Don’t give in to the temptation to stay sedentary. Being active is a great way to improve your health and your quality of life. For example, a daily walk could be just the ticket for getting out and moving your body, building your strength and endurance and lifting your mood, too.
A few general tips:
- Start slow. Don’t launch yourself into an exercise program, even a walking program, without giving yourself some time to get acclimated. Start slow and gradually build up.
- Begin with a warm-up period and end with a cool-down period.

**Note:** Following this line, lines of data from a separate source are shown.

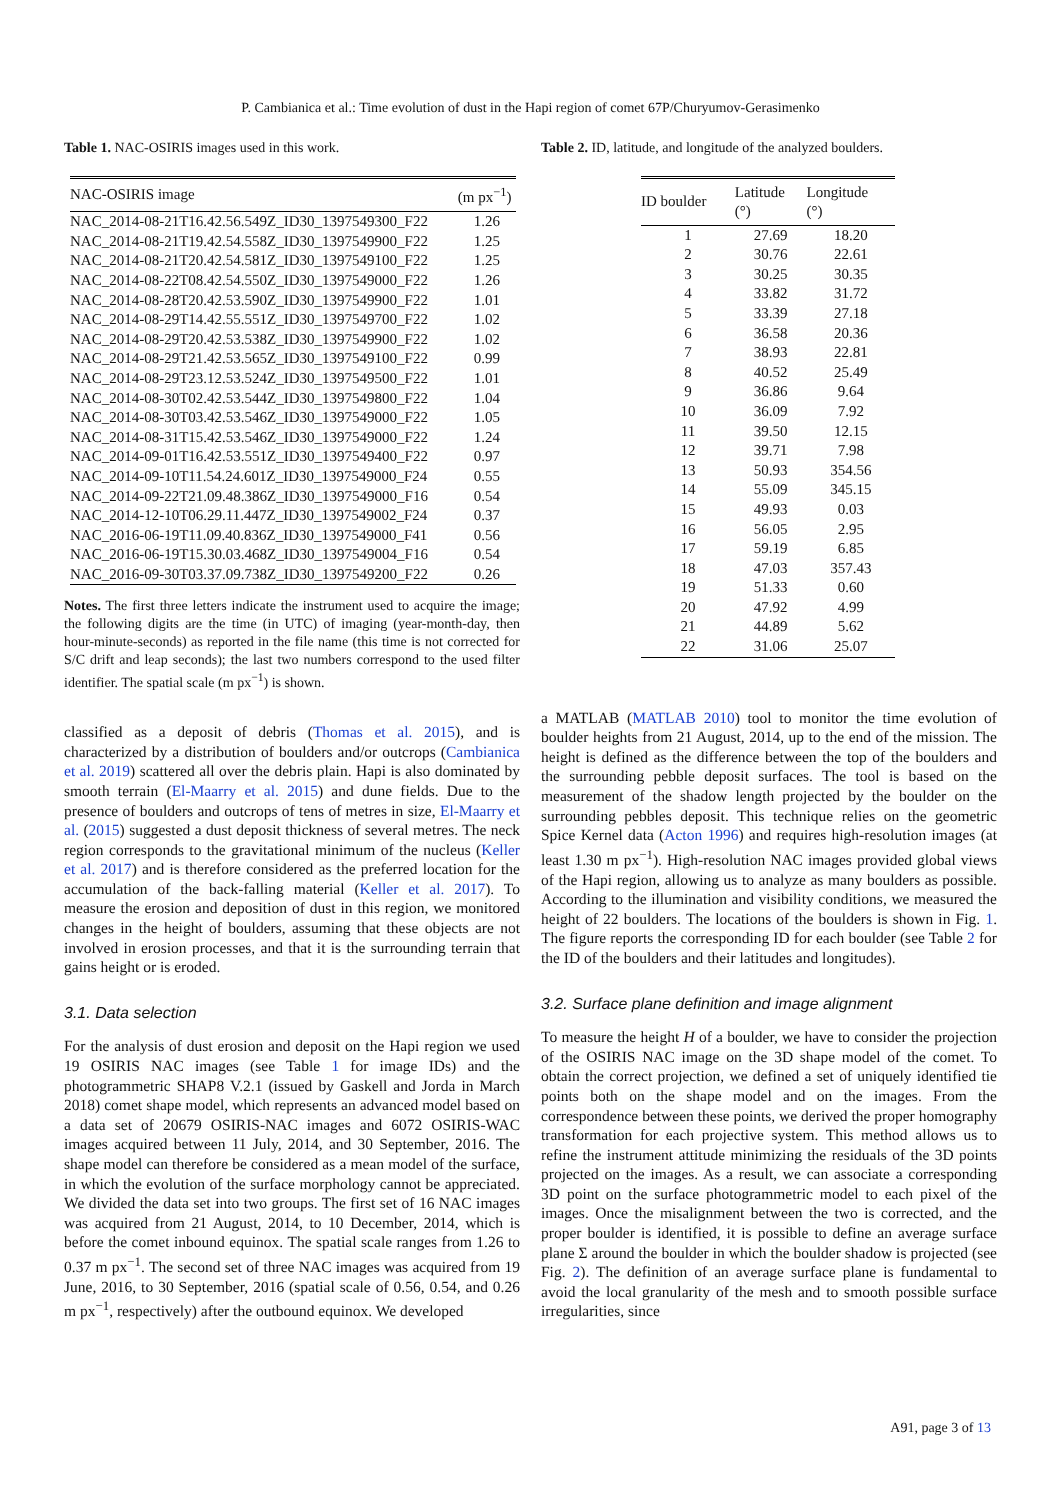P. Cambianica et al.: Time evolution of dust in the Hapi region of comet 67P/Churyumov-Gerasimenko
Table 1. NAC-OSIRIS images used in this work.
| NAC-OSIRIS image | (m px<sup>−1</sup>) |
| --- | --- |
| NAC_2014-08-21T16.42.56.549Z_ID30_1397549300_F22 | 1.26 |
| NAC_2014-08-21T19.42.54.558Z_ID30_1397549900_F22 | 1.25 |
| NAC_2014-08-21T20.42.54.581Z_ID30_1397549100_F22 | 1.25 |
| NAC_2014-08-22T08.42.54.550Z_ID30_1397549000_F22 | 1.26 |
| NAC_2014-08-28T20.42.53.590Z_ID30_1397549900_F22 | 1.01 |
| NAC_2014-08-29T14.42.55.551Z_ID30_1397549700_F22 | 1.02 |
| NAC_2014-08-29T20.42.53.538Z_ID30_1397549900_F22 | 1.02 |
| NAC_2014-08-29T21.42.53.565Z_ID30_1397549100_F22 | 0.99 |
| NAC_2014-08-29T23.12.53.524Z_ID30_1397549500_F22 | 1.01 |
| NAC_2014-08-30T02.42.53.544Z_ID30_1397549800_F22 | 1.04 |
| NAC_2014-08-30T03.42.53.546Z_ID30_1397549000_F22 | 1.05 |
| NAC_2014-08-31T15.42.53.546Z_ID30_1397549000_F22 | 1.24 |
| NAC_2014-09-01T16.42.53.551Z_ID30_1397549400_F22 | 0.97 |
| NAC_2014-09-10T11.54.24.601Z_ID30_1397549000_F24 | 0.55 |
| NAC_2014-09-22T21.09.48.386Z_ID30_1397549000_F16 | 0.54 |
| NAC_2014-12-10T06.29.11.447Z_ID30_1397549002_F24 | 0.37 |
| NAC_2016-06-19T11.09.40.836Z_ID30_1397549000_F41 | 0.56 |
| NAC_2016-06-19T15.30.03.468Z_ID30_1397549004_F16 | 0.54 |
| NAC_2016-09-30T03.37.09.738Z_ID30_1397549200_F22 | 0.26 |
Notes. The first three letters indicate the instrument used to acquire the image; the following digits are the time (in UTC) of imaging (year-month-day, then hour-minute-seconds) as reported in the file name (this time is not corrected for S/C drift and leap seconds); the last two numbers correspond to the used filter identifier. The spatial scale (m px<sup>−1</sup>) is shown.
classified as a deposit of debris (Thomas et al. 2015), and is characterized by a distribution of boulders and/or outcrops (Cambianica et al. 2019) scattered all over the debris plain. Hapi is also dominated by smooth terrain (El-Maarry et al. 2015) and dune fields. Due to the presence of boulders and outcrops of tens of metres in size, El-Maarry et al. (2015) suggested a dust deposit thickness of several metres. The neck region corresponds to the gravitational minimum of the nucleus (Keller et al. 2017) and is therefore considered as the preferred location for the accumulation of the back-falling material (Keller et al. 2017). To measure the erosion and deposition of dust in this region, we monitored changes in the height of boulders, assuming that these objects are not involved in erosion processes, and that it is the surrounding terrain that gains height or is eroded.
3.1. Data selection
For the analysis of dust erosion and deposit on the Hapi region we used 19 OSIRIS NAC images (see Table 1 for image IDs) and the photogrammetric SHAP8 V.2.1 (issued by Gaskell and Jorda in March 2018) comet shape model, which represents an advanced model based on a data set of 20679 OSIRIS-NAC images and 6072 OSIRIS-WAC images acquired between 11 July, 2014, and 30 September, 2016. The shape model can therefore be considered as a mean model of the surface, in which the evolution of the surface morphology cannot be appreciated. We divided the data set into two groups. The first set of 16 NAC images was acquired from 21 August, 2014, to 10 December, 2014, which is before the comet inbound equinox. The spatial scale ranges from 1.26 to 0.37 m px<sup>−1</sup>. The second set of three NAC images was acquired from 19 June, 2016, to 30 September, 2016 (spatial scale of 0.56, 0.54, and 0.26 m px<sup>−1</sup>, respectively) after the outbound equinox. We developed
Table 2. ID, latitude, and longitude of the analyzed boulders.
| ID boulder | Latitude (°) | Longitude (°) |
| --- | --- | --- |
| 1 | 27.69 | 18.20 |
| 2 | 30.76 | 22.61 |
| 3 | 30.25 | 30.35 |
| 4 | 33.82 | 31.72 |
| 5 | 33.39 | 27.18 |
| 6 | 36.58 | 20.36 |
| 7 | 38.93 | 22.81 |
| 8 | 40.52 | 25.49 |
| 9 | 36.86 | 9.64 |
| 10 | 36.09 | 7.92 |
| 11 | 39.50 | 12.15 |
| 12 | 39.71 | 7.98 |
| 13 | 50.93 | 354.56 |
| 14 | 55.09 | 345.15 |
| 15 | 49.93 | 0.03 |
| 16 | 56.05 | 2.95 |
| 17 | 59.19 | 6.85 |
| 18 | 47.03 | 357.43 |
| 19 | 51.33 | 0.60 |
| 20 | 47.92 | 4.99 |
| 21 | 44.89 | 5.62 |
| 22 | 31.06 | 25.07 |
a MATLAB (MATLAB 2010) tool to monitor the time evolution of boulder heights from 21 August, 2014, up to the end of the mission. The height is defined as the difference between the top of the boulders and the surrounding pebble deposit surfaces. The tool is based on the measurement of the shadow length projected by the boulder on the surrounding pebbles deposit. This technique relies on the geometric Spice Kernel data (Acton 1996) and requires high-resolution images (at least 1.30 m px<sup>−1</sup>). High-resolution NAC images provided global views of the Hapi region, allowing us to analyze as many boulders as possible. According to the illumination and visibility conditions, we measured the height of 22 boulders. The locations of the boulders is shown in Fig. 1. The figure reports the corresponding ID for each boulder (see Table 2 for the ID of the boulders and their latitudes and longitudes).
3.2. Surface plane definition and image alignment
To measure the height H of a boulder, we have to consider the projection of the OSIRIS NAC image on the 3D shape model of the comet. To obtain the correct projection, we defined a set of uniquely identified tie points both on the shape model and on the images. From the correspondence between these points, we derived the proper homography transformation for each projective system. This method allows us to refine the instrument attitude minimizing the residuals of the 3D points projected on the images. As a result, we can associate a corresponding 3D point on the surface photogrammetric model to each pixel of the images. Once the misalignment between the two is corrected, and the proper boulder is identified, it is possible to define an average surface plane Σ around the boulder in which the boulder shadow is projected (see Fig. 2). The definition of an average surface plane is fundamental to avoid the local granularity of the mesh and to smooth possible surface irregularities, since
A91, page 3 of 13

- Drink water when you are thirsty.
- Don’t ignore any warning signs. If you start feeling weak or sick, or your heart rate becomes rapid or regular, stop what you’re doing and rest.
Before embarking on any kind of exercise, be sure to run it by your doctor. Sometimes, certain activities may not be appropriate for you, and your doctor can weigh in with some guidance.
Stick with these self-care strategies and be sure to see your doctor for your scheduled follow-up visits. In between appointments, though, if you develop any new symptoms, don’t brush them off. Call your doctor if, for example, you start gaining weight or developing swelling in your legs or stomach. Anything that represents a change is worth getting checked out. It might be nothing, but it might be something that needs treatment.